Kimmy terkejut melihat sebuah foto yang mirip dengan eyangnya pada berkas yang ditunjukkan Bara.

"Bukannya ini Eyang?" Tanya Kimmy pada Damar.

Damar tidak menjawab pertanyaan Kimmy dan justru kembali bertanya pada Bara.

"Lu masih percaya sama kita berdua setelah lu dapat berkas-berkas ini?"

Bara menganggukkan kepalanya. Sorot mata Damar seolah bertanya mengapa Bara masih percaya kepadanya dan kepada Kimmy.

"Karena kita keluarga," tegas Bara yakin dan menatap Damar dan Kimmy bergantian.

"Ini di antara kita bertiga aja, Eyang jangan sampai tahu dulu," lanjut Bara.

Bara kemudian memberikan salinan berkas yang dimilikinya pada Kimmy dan Damar. Keduanya segera menyimpan salinan berkas pemberian Bara.

"Nah, kan, gue udah kasih kalian sesuatu, sekarang mana titipan gue?" Bara menjulurkan tangannya pada Kimmy.

"Emang lu nitip apaan?" Tanya kimmy berpura-pura lupa.

"Bukannya tadi pagi gue minta dibawain makanan yang banyak."

"Astaga dragon ball, dia inget dong minta dibawain makanan." Kimmy meletakkan sebuah tas belanja yang dipenuhi cemilan ke hadapan Bara.

Bara tersenyum senang sambil melihat isi tas belanja yang diletakkan kimmy dan kemudian mengambil salah satu snack yang ada di dalamnya.

"Jadi lu beliin semua itu buat dia?" Tanya Damar tidak percaya pada Kimmy.

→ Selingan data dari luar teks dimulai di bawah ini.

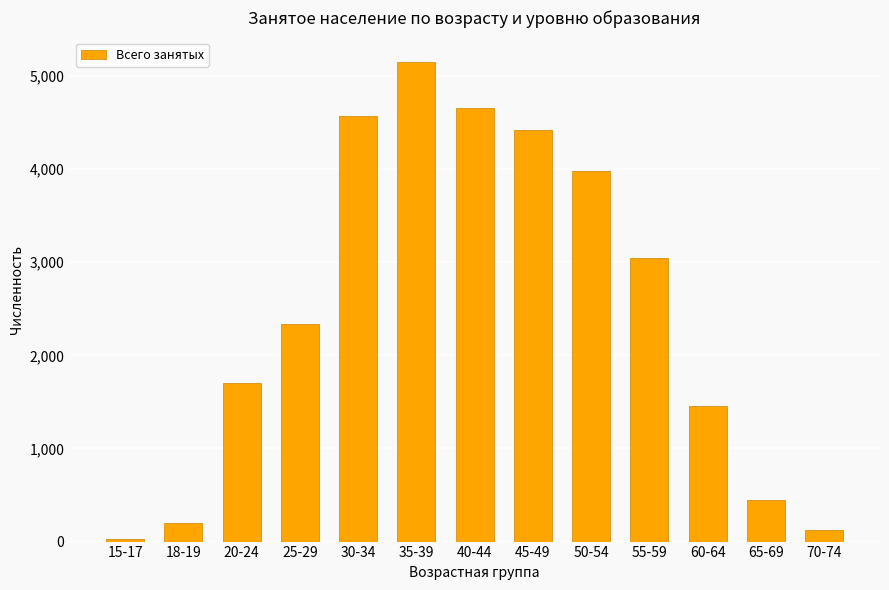

Rank the categories by value from lowest to highest.

15-17, 70-74, 18-19, 65-69, 60-64, 20-24, 25-29, 55-59, 50-54, 45-49, 30-34, 40-44, 35-39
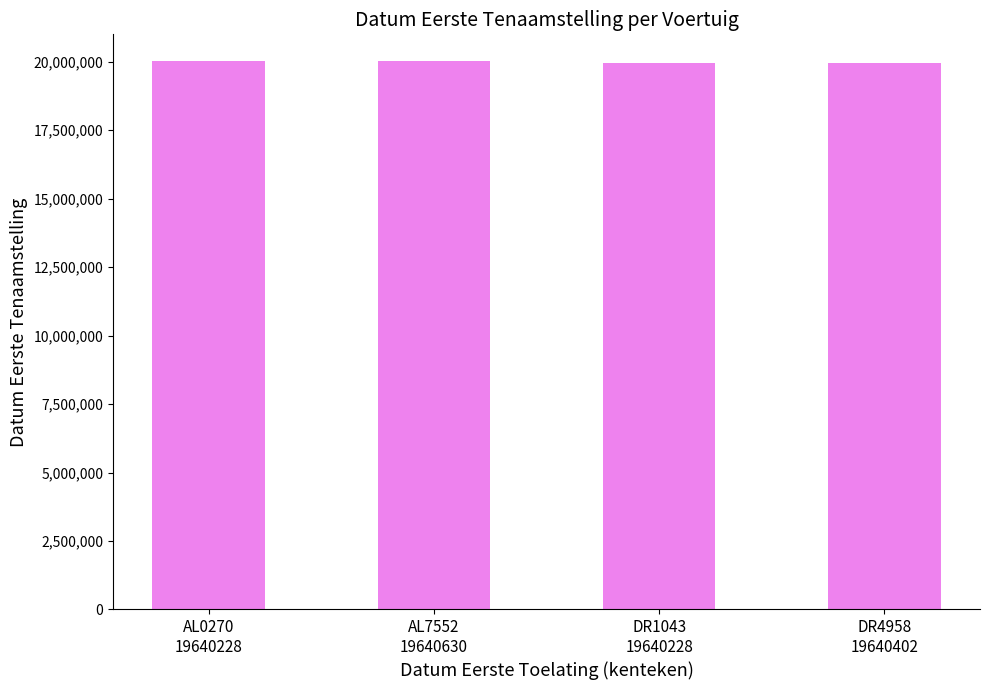

What is the label of the 4th bar from the right?

AL0270
19640228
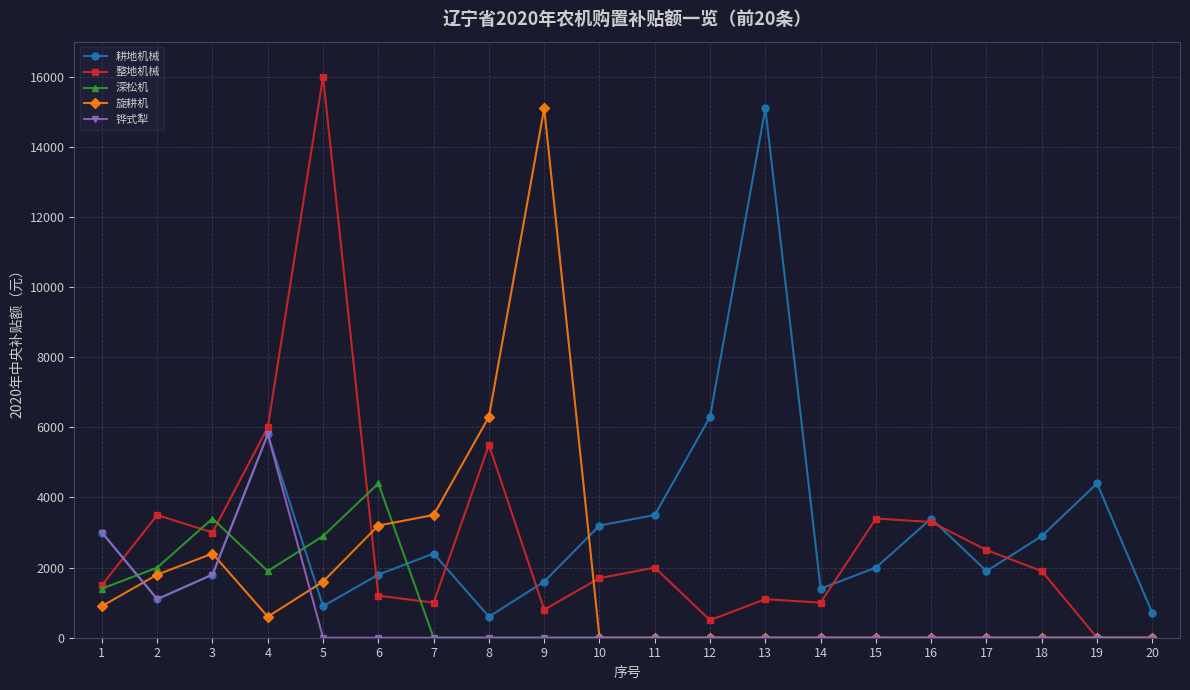

What are all the series names shown in the legend?

耕地机械, 整地机械, 深松机, 旋耕机, 铧式犁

Kimmy mengangguk. "Gue ngga lu beliin sama sekali?" Damar menatap Kimmy tidak percaya.

Kimmy menggeleng.

"Lu sebenernya sayang ngga sih sama gue?"

"I love you Kang masku tersayang." Kimmy memberikan kecupan di udara pada Damar.

Damar melengos sedikit kesal. Kesal karena dirinya tidak sanggup marah dengan kelakuan Kimmy.

"Nih, gue kasih." Bara melemparkan sebungkus keripik kentang pada Damar. Damar dengan sigap menangkapnya dan langsung membukanya.

Akhirnya mereka bertiga mengobrol ringan sambil menikmati snack yang dibawa Kimmy untuk Bara. Sampai akhirnya tiba waktu untuk makan malam dan mereka kembali melanjutkan obrolanya di meja makan bersama Pak Haryo. Tentu saja dengan tidak menyinggung perihal berkas yang peninggalan orang tua Bara.